Rz. 203

Schutzanordnungen nach dem Gewaltschutzgesetz kommen bei Verletzungen des Körpers, der Gesundheit oder der Freiheit in Betracht, wobei die Voraussetzungen denjenigen des § 823 Abs. 1 BGB entsprechen.[277] § 1 Abs. 2 Satz 1 Nr. 1 GewSchG erstreckt die Möglichkeit gerichtlicher Schutzanordnungen in Fällen, in denen die Gewalt noch nicht i.S.v. Abs. 1 ausgeübt worden ist, auf die widerrechtliche Drohung mit einer Verletzung der in Abs. 1 genannten Rechtsgüter.

Eine Verletzung des Körpers liegt vor bei einem unbefugten Eingriff in die körperliche Integrität. Unter einer Gesundheitsverletzung wird jedes Hervorrufen oder Steigern eines von den normalen körperlichen Funktionen nachteilig abweichenden Zustandes verstanden, unabhängig davon, ob Schmerzen oder tiefgreifende Veränderungen der Befindlichkeit auftreten. Körper- und Gesundheitsverletzungen gehen ineinander über. Psychische Gewalt wird als Körper- und Gesundheitsverletzung erfasst, wenn sie sich beim Opfer psychisch auswirkt, wobei die Beeinträchtigung eine gewisse Erheblichkeit erreichen muss.[278]

 

Praxistipp:

Nicht geschützt durch das Gewaltschutzgesetz ist das allgemeine Persönlichkeitsrecht.[279]
Allerdings gilt für gerichtliche Anordnungen zum Schutz der anderen von § 823 Abs. 1 und 2 BGB erfassten Rechtsgüter – also auch für das Persönlichkeitsrecht –, dass eine analoge Anwendung des Unterlassungsanspruchs aus § 1004 BGB in Betracht kommt.[280]

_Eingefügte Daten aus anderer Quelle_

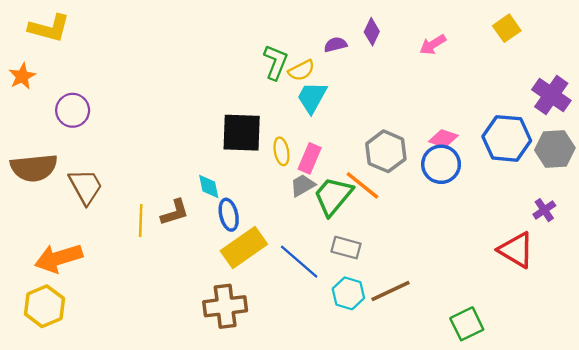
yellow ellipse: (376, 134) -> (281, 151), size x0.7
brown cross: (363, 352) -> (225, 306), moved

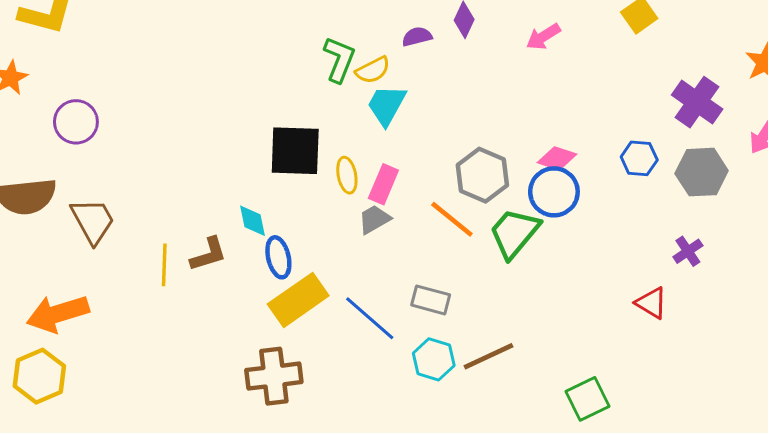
blue hexagon: (507, 138) -> (639, 158), size x0.6
green trapezoid: (333, 196) -> (514, 233), moved
red triangle: (516, 250) -> (651, 303), size x0.7

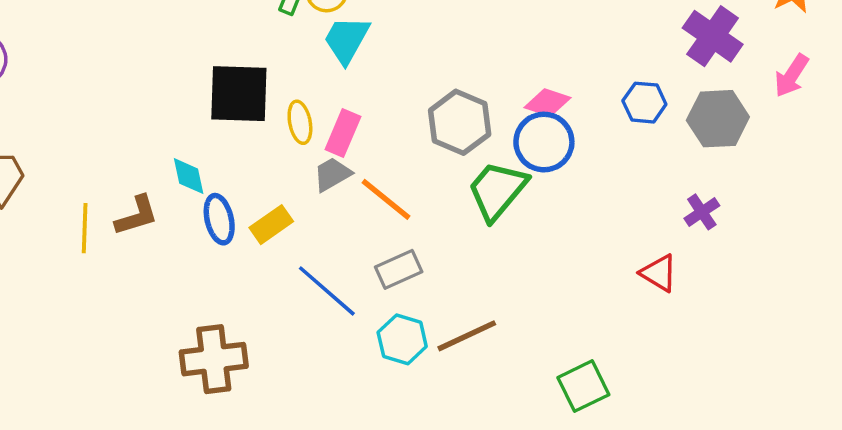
orange line: (452, 219) -> (386, 199), moved
yellow rectangle: (298, 300) -> (271, 225), moved, size x0.6
gray rectangle: (431, 300) -> (399, 269), turned -39

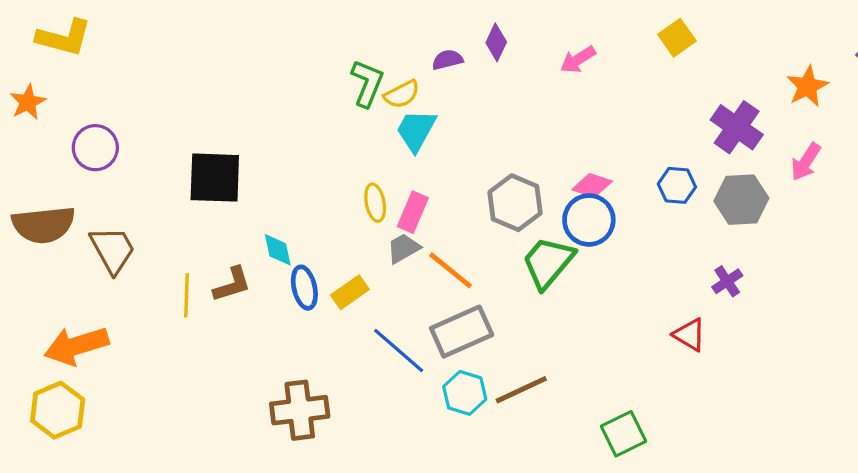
black square: (239, 94) -> (215, 178), moved
gray rectangle: (399, 269) -> (462, 332), size x1.5

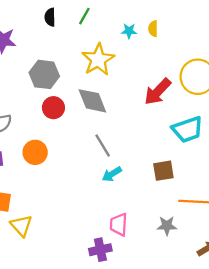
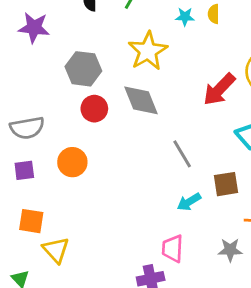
gray line: (103, 145) -> (182, 154), moved
cyan arrow: (112, 174) -> (189, 202), moved

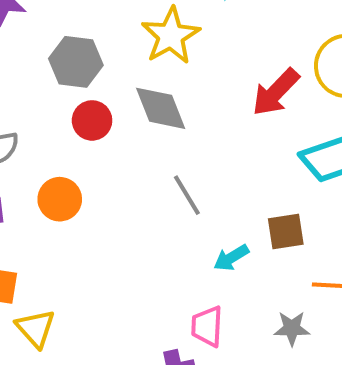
gray line: (182, 154) -> (187, 195), moved

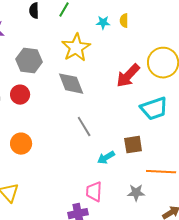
red circle: (92, 120) -> (20, 95), moved
orange circle: (60, 199) -> (21, 144), moved

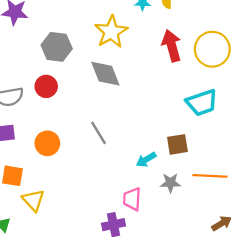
red arrow: (128, 76) -> (172, 46), moved, turned 120
gray line: (84, 127) -> (98, 133), moved
gray star: (136, 193) -> (170, 183), moved

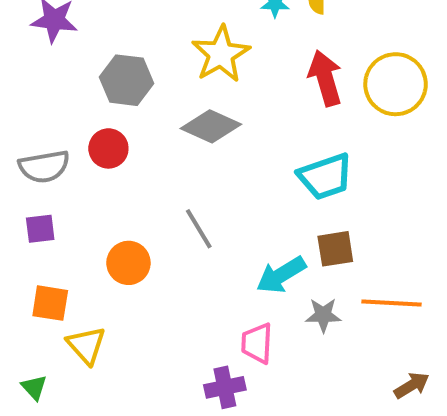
gray diamond: (105, 74) -> (211, 126), turned -44
cyan trapezoid: (202, 103) -> (325, 177), moved
orange circle: (47, 143) -> (128, 263), moved
cyan arrow: (146, 160) -> (281, 275), size x1.4

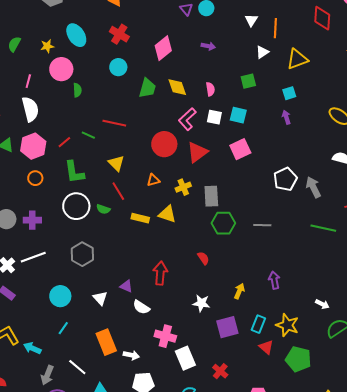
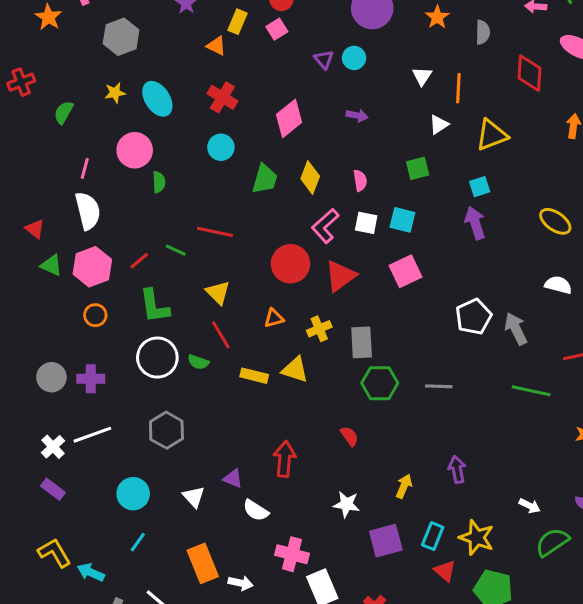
yellow star: (47, 46) -> (115, 93), moved
yellow diamond: (177, 87) -> (310, 177), turned 40
purple arrow: (286, 117) -> (475, 223), size x1.5

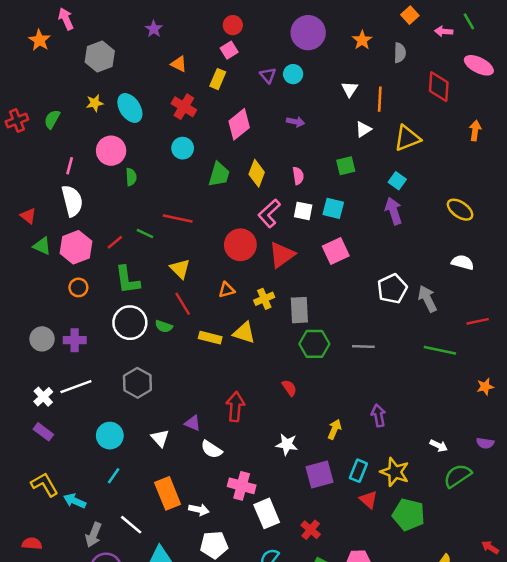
yellow rectangle: (238, 22) -> (218, 79), moved
red cross: (21, 82) -> (17, 121), moved
cyan square: (480, 187) -> (397, 181), turned -36

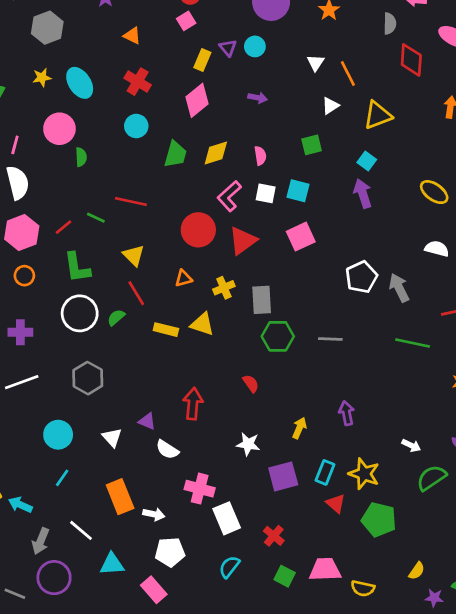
gray semicircle: (400, 53) -> (390, 24), moved
yellow rectangle: (218, 79) -> (202, 60), moved
orange line: (380, 99) -> (348, 73), turned -30
yellow diamond: (257, 173) -> (216, 153), turned 52
green semicircle: (164, 326) -> (116, 317), turned 120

Bei sämtlichen Tatbeständen müssen zusätzlich zu den in den jeweiligen Tatbeständen genannten Tathandlungen folgende weitere Tatbestandsmerkmale erfüllt sein:

Widerrechtlichkeit, die durch die Verletzungshandlung regelmäßig indiziert wird
Verschulden, wobei Vorsatz erforderlich ist
Wiederholungsgefahr, die durch die Verletzungshandlung indiziert wird.

OLG Braunschweig, Beschl. v. 30.9.2014 – 2 UF 118/14[281]

Zitat

Hat es eine getrennt lebende Ehefrau zumindest geduldet, dass sich der Ehemann zum Abholen der Kinder und zur Übergabe von Fotokopien im Eingangsbereich des Hauses/der Ehewohnung aufgehalten hat, liegen die Voraussetzungen für ein widerrechtliches Eindringen weder im Sinne des § 123 StGB noch des § 1 Abs. 2 Satz 1 Nr. 2 Buchst. a GewSchG vor, denn der Aufenthalt des Ehemanns geschah mit einem die Widerrechtlichkeit ausschließenden Einverständnis der Ehefrau.

[277] OLG Karlsruhe FamRZ 2012, 460; Johannsen/Henrich/Dürbeck, Familienrecht, 7. Aufl., § 1 GewSchG Rn 5.
[278] Johannsen/Henrich/Dürbeck, § 1 GewSchG Rn 5; OLG Karlsruhe FamRZ 2012, 460; OLG Hamm FamRZ 2012, 645.
[279] BT-Drucks 14/5429, S. 18 f.; OLG Hamm FamRZ 2012, 645: Veröffentlichung von Nacktbildern und Zusendung eines ehrenrührigen Briefes; OLG Celle FamRZ 2013, 569; OLG Celle FamRZ 2012, 1950.